Но утром, когда Юстас показал ей всю территорию, Валери начала понимать, чем ему так понравилось это место. Пока там не было ничего, кроме густого леса, но Юстас уже распланировал свой персональный мирок площадью 107 акров: здесь будет мост; здесь – палаточный лагерь; вот тут прекрасное место для выпаса лошадей, а здесь можно поставить сарай; здесь будут домики для гостей, а в один прекрасный день он купит землю по ту сторону хребта, и они засадят ее гречихой…
Он видел всё это как наяву. И описывал так красочно, что и она начала видеть.
Земля стоила почти восемьдесят тысяч долларов. У Юстаса были кое-какие накопления, но восемьдесят тысяч… Ни один банкир в мире не удостоил бы и взгляда парнишку в одежде из оленьих шкур, который живет в вигваме. Так где же современному лесному жителю взять восемьдесят тысяч, когда они нужны, причем срочно? Единственным знакомым Юстаса, у кого имелись такие деньги, был его отец.

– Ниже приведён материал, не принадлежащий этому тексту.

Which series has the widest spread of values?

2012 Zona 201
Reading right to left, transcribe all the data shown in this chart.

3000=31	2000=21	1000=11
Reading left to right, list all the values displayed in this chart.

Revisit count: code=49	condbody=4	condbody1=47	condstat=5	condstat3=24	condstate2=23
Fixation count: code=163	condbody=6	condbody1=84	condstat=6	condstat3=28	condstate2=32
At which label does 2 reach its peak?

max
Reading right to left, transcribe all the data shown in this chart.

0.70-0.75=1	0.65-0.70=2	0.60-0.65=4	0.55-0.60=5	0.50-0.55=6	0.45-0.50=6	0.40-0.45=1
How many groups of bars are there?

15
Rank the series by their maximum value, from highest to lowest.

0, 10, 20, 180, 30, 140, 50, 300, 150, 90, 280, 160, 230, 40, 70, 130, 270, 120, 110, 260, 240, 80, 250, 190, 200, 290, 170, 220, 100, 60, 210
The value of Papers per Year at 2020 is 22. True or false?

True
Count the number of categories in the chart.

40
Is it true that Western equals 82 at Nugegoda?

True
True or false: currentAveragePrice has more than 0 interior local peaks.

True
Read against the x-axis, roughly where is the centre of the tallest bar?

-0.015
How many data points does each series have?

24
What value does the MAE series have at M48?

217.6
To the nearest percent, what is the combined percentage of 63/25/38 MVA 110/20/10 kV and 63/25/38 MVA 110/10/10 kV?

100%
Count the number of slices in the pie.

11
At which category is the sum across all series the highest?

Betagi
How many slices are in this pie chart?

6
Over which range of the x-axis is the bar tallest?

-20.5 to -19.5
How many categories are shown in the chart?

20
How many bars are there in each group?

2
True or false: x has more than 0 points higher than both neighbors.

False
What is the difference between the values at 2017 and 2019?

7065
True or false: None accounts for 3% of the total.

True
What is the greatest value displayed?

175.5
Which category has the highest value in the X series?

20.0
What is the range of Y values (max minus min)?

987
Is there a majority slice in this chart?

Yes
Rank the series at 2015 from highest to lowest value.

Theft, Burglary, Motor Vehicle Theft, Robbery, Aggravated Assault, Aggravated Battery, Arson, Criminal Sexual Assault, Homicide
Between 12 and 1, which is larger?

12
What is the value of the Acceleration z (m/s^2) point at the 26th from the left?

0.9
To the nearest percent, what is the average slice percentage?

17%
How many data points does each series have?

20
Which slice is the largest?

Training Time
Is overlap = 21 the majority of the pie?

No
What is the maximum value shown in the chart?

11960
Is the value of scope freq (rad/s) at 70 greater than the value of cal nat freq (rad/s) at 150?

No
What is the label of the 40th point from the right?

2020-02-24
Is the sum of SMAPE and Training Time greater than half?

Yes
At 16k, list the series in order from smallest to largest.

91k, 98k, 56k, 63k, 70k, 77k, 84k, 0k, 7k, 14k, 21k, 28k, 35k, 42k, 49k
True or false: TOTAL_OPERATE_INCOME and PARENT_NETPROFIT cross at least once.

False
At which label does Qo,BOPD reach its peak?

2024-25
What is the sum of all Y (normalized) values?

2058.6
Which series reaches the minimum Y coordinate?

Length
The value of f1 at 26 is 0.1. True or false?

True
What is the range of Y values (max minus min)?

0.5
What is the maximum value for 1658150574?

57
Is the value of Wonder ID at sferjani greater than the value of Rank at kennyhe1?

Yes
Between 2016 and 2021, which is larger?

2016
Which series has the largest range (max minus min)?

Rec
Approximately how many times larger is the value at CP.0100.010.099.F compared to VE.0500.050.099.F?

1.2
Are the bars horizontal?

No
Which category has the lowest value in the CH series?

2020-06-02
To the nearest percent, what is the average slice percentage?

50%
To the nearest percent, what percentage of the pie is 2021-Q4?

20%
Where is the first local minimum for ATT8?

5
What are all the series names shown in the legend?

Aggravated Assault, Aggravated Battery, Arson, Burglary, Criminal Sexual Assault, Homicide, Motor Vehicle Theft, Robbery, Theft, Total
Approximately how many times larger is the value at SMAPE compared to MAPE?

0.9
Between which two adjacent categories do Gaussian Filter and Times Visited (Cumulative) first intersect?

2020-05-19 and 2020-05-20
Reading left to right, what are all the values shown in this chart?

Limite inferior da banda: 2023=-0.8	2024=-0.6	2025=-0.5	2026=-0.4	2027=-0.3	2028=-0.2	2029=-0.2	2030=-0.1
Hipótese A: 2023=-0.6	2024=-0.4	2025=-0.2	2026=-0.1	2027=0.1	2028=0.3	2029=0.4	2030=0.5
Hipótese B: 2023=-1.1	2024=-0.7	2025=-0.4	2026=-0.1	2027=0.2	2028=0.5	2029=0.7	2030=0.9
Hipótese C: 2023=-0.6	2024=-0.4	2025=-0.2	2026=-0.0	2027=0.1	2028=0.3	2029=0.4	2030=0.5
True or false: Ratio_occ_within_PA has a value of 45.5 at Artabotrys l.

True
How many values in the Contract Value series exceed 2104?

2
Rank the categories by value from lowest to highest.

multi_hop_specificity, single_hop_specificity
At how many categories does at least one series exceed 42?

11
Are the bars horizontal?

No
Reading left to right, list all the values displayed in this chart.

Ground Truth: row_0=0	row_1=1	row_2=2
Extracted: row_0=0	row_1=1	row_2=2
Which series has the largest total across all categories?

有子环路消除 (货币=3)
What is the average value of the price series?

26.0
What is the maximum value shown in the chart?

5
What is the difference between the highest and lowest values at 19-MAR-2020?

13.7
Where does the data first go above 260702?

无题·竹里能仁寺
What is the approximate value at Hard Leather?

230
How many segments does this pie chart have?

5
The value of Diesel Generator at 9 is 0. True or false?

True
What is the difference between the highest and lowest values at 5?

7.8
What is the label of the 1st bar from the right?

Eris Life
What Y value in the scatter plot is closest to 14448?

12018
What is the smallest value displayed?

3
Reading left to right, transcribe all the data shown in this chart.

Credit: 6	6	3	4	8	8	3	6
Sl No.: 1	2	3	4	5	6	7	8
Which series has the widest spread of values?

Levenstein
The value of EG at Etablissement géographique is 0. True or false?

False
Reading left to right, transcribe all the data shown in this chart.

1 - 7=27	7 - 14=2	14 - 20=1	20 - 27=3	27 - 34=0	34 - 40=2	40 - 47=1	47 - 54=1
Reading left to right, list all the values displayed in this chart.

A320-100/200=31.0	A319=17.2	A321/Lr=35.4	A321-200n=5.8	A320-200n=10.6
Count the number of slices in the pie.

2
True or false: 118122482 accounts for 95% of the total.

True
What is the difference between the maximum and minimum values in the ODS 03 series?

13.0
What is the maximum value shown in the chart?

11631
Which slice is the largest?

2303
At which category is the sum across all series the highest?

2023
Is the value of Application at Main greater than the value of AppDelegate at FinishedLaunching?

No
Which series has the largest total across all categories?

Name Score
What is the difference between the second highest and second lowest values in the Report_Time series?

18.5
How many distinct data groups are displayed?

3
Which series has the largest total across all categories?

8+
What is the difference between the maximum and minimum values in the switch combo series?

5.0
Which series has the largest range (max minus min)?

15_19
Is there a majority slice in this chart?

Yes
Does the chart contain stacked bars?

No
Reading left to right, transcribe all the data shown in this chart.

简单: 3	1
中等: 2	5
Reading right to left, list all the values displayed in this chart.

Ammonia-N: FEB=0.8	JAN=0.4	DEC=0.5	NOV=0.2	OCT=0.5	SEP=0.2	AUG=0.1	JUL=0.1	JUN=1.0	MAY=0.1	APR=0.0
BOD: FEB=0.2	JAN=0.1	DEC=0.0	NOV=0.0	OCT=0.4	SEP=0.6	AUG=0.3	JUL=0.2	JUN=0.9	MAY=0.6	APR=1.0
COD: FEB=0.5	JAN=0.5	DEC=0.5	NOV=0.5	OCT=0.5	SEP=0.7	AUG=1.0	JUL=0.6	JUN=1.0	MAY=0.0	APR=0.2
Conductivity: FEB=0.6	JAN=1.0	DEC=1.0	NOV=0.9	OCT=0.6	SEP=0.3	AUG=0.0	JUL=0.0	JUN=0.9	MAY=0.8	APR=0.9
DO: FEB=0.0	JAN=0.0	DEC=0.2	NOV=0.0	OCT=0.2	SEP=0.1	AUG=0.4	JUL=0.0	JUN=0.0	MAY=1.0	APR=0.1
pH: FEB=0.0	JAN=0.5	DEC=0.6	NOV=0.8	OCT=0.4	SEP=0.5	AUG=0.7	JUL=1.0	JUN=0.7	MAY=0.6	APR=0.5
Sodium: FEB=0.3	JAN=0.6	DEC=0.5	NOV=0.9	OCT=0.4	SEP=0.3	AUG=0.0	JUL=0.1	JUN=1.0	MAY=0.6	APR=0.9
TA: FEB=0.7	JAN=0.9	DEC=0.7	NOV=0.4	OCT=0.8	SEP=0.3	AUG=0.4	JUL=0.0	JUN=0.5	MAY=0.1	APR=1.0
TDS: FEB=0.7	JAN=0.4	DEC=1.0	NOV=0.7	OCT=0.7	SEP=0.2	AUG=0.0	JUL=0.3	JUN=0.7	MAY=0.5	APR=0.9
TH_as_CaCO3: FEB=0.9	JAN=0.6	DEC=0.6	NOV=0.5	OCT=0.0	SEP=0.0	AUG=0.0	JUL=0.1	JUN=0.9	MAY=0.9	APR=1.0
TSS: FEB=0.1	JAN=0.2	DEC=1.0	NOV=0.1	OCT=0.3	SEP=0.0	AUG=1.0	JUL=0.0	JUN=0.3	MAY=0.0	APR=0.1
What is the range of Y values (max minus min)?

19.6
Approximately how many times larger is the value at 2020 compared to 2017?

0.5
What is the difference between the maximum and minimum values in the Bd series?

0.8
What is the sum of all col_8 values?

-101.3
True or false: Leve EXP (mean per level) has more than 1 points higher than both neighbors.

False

Юстас не имел ни малейшего желания просить у того денег. Вообще-то, он не имел ни малейшего желания даже видеться с ним. Отец так и не сказал ему ни одного доброго слова. Никак не отреагировал, узнав, что его «идиот» закончил колледж с отличием. Ни разу не сходил послушать, как Юстас выступает перед целыми залами зачарованных зрителей; отказывался слушать рассказы о нем или смотреть фотографии, сделанные во время его походов; читать газетные и журнальные вырезки о сыне. (Миссис Конвей вырезала статьи про Юстаса из газет и оставляла на кофейном столике на виду у мужа, но тот их даже не касался; он ставил на вырезки стакан или клал поверх свой «Уолл-стрит джорнал», будто их и не видел.) Одним словом, с тех пор, как дети покинули дом, Юстас-старший стал к ним еще более равнодушен.
«Жаль, что отец тебе не пишет, – писала мать Юстаса, когда он был еще в колледже, – но у него слишком много дел. В свой день рождения Марта получила от него первое письмо за всё время, и оно было таким ужасным, что она читала его и рыдала».
Юстас с удивлением понимал, что даже теперь, в двадцать пять лет, его по-прежнему преследуют детские обиды. Он думал, что с возрастом, когда его физическое тело покинет родной дом, всё пройдет. Но почему отец по-прежнему способен заставить его плакать? Почему ему по-прежнему снятся сны, от которых он просыпается в четыре утра и «снова ворошит старые воспоминания о несчастье и боли»? Наведавшись в Гастонию на Рождество, Юстас с потрясением обнаружил, что его отец так и остался «самым грубым, самым осуждающим, самым недовольным человеком из всех», кого он знает.
А ведь Юстас пытался помириться со своим отцом. Пытался еще в подростковые годы. Мать всегда поощряла его «наступать на горло собственной песне», чтобы улучшить отношения с Юстасом-старшим.
«Все мои надежды и молитвы о том, чтобы в этом году у тебя и у всех нас дома всё наладилось, – писала она Юстасу перед началом учебы сына в выпускном классе. – Твой отец жаждет от тебя любви, уважения и послушания не меньше, чем ты ждешь любви и уважения от него. Дети обязаны уважать родителей. Мне кажется, одна из главных причин, почему вы не ладите с отцом, заключается в том, что он всегда был для тебя „второй скрипкой“ ты всегда уделял больше внимания и времени мне, полагался на меня в своих нуждах и дарил мне свою любовь. Это началось еще с тех пор, как ты был совсем маленьким, и, поскольку я уделяла тебе слишком много времени и внимания, накапливалось, как снежный ком, и привело к возникновению очень несчастливых отношений. Но пока еще есть надежда, что между тобой и отцом всё наладится, однако ты должен поработать. В юности люди гибче, и они способны менять свое поведение и отношение. Умерь свою гордыню, повинись перед отцом и признай, что в прошлом говорил и делал вещи, вызывавшие его неудовольствие, но отныне будешь стараться угодить ему изо всех сил».
И вот Юстас с двенадцати лет начал писать отцу письма. Он знал, что отец считает себя талантливым в общении человеком, и надеялся, что сможет улучшить с ним отношения, если правильно выразит свою мысль. Он неделями корпел над этими письмами, пытаясь найти самые уважительные слова и подойти к разговору как взрослый со взрослым. Он писал, что понимает всю сложность их отношений, и говорил, что приложит все силы, чтобы их исправить. Возможно, кто-нибудь мог бы помочь им поговорить? Юстас извинялся перед отцом за то, что разочаровал его: если бы у них получилось обсудить проблему, не повышая голоса, то он изменил бы свое поведение и наконец угодил отцу.